Moreover, in this technique, you need only a 100 µm (micrometer; one µm is equal to one millionth of a meter) cube-sized single piece of crystalline sponge for one type of measurement sample. The maximum amount of molecules absorbed by this crystalline sponge is 5 µg and the minimum amount of molecules absorbed is only 80 ng (one nanogram; one ng is equal to one billionth of a gram). Surprisingly, the X-ray structure analysis makes it possible to determine the molecular structure with only such a small amount of sample.

Usually, many types of minor components extracted from plants and animals are separated and analyzed using a"liquid chromatography (LC)"method. When you use this method, you can isolate only less than a few micrograms of samples; therefore, it is extremely difficult to determine the molecular structure by means of the conventional technique.

With that, the research group has established an "LC-SCD (Liquid Chromatography- Single Crystal Diffraction)" method, a revolutionary analysis technique that directly connects the LC method and the crystalline sponge method. In this technique, a number of minor components isolated by means of the LC method are absorbed into the directly connected crystalline sponge, and then, the single-crystal X-ray structure analysis will be performed straightaway.

As you might have noticed, the "crystalline sponge method" developed by the research group led by Professor Fujita is a technique that will exhibit a decisive power in the structural determination of minor compounds. Actually, the same group has already succeeded in determining the structure of more than one hundred types of minor components, including natural compounds and synthetic components.

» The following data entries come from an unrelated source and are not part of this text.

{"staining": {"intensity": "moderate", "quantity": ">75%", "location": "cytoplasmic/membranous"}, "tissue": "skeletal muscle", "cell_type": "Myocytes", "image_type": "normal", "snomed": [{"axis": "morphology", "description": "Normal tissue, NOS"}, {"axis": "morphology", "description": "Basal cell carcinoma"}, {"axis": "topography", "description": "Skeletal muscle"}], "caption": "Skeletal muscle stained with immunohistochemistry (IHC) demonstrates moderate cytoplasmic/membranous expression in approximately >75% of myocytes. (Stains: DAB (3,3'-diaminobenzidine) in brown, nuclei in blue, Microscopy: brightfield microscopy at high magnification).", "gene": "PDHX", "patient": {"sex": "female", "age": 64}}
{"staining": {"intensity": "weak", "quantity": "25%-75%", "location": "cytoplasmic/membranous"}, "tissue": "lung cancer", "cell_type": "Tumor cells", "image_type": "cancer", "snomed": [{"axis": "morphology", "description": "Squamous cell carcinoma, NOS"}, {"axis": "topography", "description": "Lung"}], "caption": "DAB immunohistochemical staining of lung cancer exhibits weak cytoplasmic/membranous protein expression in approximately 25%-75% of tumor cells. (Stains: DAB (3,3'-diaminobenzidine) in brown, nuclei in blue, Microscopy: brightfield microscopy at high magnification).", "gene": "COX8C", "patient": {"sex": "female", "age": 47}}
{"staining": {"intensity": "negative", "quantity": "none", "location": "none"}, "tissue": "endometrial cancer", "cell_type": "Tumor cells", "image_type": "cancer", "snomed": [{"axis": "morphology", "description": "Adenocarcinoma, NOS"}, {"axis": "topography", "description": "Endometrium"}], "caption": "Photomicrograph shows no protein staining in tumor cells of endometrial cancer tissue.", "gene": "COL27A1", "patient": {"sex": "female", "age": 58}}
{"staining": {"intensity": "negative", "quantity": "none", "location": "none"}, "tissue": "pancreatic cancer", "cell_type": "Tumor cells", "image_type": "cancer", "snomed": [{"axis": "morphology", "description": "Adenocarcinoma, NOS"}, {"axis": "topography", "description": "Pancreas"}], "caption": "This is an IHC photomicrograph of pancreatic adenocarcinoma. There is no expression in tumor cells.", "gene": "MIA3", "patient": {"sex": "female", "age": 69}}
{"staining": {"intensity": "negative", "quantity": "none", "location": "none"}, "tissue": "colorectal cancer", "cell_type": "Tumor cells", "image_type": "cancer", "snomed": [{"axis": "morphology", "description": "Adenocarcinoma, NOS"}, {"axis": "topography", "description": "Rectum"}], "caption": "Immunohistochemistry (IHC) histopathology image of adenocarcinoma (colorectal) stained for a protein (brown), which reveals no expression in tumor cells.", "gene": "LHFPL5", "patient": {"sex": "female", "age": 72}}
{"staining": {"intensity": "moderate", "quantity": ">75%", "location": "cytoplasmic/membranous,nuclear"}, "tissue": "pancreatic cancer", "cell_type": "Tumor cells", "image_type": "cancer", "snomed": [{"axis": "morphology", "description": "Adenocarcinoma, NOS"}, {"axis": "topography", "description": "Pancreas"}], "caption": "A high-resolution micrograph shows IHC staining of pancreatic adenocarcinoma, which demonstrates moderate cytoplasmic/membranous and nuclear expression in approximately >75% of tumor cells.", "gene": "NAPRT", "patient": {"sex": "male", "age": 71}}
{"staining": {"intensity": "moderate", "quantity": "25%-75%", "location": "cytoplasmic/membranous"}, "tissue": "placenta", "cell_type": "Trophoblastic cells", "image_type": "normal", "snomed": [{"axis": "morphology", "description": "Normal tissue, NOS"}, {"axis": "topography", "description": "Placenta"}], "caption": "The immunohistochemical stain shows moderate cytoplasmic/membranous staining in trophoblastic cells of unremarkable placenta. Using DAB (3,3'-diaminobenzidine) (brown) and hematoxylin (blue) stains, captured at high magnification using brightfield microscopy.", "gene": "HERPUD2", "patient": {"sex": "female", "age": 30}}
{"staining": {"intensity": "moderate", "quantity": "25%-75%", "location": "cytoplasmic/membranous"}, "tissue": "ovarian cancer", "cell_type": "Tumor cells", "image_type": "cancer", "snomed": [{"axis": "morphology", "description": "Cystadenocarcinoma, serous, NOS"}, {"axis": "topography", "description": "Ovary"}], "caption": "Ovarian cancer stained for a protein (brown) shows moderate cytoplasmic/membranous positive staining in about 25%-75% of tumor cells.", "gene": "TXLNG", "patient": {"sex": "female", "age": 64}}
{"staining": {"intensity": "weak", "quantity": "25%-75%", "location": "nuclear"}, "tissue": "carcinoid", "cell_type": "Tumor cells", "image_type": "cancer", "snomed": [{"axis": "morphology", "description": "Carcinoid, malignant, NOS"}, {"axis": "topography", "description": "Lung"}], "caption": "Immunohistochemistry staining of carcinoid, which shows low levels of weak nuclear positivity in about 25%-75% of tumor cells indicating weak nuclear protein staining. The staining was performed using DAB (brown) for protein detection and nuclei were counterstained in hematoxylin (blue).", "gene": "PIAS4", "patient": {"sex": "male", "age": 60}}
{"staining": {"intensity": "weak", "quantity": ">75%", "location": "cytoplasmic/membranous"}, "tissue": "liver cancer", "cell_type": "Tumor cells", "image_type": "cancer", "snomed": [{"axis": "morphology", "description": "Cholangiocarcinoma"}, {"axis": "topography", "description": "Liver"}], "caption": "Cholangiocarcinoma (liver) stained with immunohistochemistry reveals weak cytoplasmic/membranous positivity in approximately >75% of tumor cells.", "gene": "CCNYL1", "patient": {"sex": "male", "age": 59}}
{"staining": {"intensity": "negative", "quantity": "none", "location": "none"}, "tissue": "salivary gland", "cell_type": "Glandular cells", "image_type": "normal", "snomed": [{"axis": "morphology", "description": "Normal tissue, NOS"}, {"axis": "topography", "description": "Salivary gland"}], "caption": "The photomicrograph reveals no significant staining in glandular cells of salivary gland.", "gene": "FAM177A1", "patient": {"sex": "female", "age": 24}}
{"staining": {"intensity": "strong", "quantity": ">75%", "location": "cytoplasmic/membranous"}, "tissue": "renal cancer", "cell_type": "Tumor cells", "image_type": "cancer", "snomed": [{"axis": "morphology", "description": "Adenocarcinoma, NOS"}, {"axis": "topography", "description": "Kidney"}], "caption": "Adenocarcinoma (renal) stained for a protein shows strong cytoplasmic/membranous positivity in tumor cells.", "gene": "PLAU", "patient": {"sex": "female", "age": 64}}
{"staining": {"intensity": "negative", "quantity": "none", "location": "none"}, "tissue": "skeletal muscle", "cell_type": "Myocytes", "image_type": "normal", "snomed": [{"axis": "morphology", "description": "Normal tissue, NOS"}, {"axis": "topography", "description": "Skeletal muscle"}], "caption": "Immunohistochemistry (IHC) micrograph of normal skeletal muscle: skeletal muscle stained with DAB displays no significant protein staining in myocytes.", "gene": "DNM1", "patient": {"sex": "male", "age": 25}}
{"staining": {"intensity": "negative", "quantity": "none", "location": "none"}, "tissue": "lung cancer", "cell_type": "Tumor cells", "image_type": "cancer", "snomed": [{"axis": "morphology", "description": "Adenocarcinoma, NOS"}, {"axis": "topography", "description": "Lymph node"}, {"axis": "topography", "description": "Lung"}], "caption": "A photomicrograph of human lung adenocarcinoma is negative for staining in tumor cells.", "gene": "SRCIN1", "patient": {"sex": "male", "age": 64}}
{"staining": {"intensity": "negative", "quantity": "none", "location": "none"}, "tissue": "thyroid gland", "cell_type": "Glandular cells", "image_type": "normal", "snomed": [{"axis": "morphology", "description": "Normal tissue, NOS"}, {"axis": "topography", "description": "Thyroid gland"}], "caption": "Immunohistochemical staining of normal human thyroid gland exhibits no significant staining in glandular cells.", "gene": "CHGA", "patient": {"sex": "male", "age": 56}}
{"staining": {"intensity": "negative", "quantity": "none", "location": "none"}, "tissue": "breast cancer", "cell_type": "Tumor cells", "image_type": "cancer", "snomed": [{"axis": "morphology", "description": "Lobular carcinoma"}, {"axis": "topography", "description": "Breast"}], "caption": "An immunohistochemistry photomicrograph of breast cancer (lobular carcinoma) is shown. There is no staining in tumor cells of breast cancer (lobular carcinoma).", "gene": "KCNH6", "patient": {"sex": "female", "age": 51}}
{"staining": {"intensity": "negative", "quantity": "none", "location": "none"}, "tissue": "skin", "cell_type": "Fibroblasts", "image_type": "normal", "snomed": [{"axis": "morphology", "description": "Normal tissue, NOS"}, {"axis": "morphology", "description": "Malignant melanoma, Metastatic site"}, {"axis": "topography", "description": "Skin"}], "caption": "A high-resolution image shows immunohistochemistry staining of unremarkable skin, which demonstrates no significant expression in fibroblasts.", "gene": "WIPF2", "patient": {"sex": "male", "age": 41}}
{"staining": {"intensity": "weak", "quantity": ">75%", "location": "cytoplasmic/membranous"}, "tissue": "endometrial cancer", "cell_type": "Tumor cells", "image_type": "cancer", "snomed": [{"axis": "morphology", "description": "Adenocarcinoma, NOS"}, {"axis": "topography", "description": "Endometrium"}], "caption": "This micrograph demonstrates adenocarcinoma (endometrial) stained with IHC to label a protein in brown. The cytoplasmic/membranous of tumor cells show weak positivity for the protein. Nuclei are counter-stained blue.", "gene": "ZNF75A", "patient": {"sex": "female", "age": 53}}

But of course, that is only the beginning of what is to come. There are a lot of fields that call for the structural determination of minor compounds. For example, in the field of"drug development and process chemistry, "the structural determination for metabolic compounds, the structural determination for the high-throughput synthesis of large amounts of samples and the impurity structural determination for the new process development and quality control, etc. need to be performed, and also, in the field of study of food science, the impurity structural determination of seasonings, processed foods and raw materials, the structural determination of natural health food lead compounds need to be performed. Actually, the needs for structural determination are increasing more and more in various fields, including the study of flagrance materials and scientific crime investigation associated with agricultural chemicals, cosmetics, and organic compounds. And without a doubt, the crystal sponge method will meet those needs and make a significant contribution in many fields.